- _Your goal_
Report every line of the records that includes the word "могат".

- _Dataset excerpts_
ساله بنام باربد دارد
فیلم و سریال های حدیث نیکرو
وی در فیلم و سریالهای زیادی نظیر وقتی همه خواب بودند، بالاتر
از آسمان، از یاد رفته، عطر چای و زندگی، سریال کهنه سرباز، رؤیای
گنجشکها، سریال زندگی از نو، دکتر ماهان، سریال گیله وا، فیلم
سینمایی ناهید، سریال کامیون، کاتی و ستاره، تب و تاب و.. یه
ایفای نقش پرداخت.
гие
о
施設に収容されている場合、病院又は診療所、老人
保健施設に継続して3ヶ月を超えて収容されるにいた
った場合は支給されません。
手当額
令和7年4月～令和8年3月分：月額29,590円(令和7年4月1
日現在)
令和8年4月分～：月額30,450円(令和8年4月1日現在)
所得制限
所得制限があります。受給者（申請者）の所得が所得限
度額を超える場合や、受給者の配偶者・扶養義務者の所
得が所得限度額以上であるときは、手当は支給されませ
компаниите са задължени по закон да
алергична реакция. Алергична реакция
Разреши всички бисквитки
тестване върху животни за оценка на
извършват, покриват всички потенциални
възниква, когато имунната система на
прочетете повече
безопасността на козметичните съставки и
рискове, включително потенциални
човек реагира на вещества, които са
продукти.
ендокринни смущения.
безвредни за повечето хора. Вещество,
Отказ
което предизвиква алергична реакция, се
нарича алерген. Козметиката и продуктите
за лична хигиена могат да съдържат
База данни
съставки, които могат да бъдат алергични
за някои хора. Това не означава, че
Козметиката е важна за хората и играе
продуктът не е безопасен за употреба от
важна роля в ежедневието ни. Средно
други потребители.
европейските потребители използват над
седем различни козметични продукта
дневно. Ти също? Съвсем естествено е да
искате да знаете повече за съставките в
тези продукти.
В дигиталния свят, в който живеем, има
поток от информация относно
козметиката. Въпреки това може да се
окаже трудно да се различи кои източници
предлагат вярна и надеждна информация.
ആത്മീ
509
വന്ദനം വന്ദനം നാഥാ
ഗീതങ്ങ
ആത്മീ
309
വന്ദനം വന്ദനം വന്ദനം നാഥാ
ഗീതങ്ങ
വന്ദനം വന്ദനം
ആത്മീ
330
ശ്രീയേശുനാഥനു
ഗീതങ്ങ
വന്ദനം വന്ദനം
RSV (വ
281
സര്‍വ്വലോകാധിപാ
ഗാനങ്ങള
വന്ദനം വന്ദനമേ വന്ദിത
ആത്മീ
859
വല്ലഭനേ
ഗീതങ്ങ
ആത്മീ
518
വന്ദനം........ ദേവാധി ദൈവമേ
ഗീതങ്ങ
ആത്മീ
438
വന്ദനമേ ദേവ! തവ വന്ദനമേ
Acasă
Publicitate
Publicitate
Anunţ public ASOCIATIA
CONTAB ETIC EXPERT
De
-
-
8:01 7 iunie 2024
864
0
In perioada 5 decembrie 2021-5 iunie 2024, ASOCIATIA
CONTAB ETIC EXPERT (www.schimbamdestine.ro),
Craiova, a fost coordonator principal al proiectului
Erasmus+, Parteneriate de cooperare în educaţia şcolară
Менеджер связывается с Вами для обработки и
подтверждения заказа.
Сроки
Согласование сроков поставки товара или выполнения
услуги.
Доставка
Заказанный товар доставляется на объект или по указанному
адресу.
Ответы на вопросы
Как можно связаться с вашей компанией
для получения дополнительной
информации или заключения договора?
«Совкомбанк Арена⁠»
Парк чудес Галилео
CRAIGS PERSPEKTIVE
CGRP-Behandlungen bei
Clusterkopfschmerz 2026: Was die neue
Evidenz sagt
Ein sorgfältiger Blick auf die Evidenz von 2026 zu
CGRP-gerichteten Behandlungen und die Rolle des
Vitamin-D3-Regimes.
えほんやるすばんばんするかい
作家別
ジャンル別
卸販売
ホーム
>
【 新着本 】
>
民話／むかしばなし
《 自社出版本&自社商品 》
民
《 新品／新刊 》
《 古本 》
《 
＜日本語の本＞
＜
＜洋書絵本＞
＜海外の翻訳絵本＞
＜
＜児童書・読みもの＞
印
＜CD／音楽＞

- _Exercise result_
за лична хигиена могат да съдържат
съставки, които могат да бъдат алергични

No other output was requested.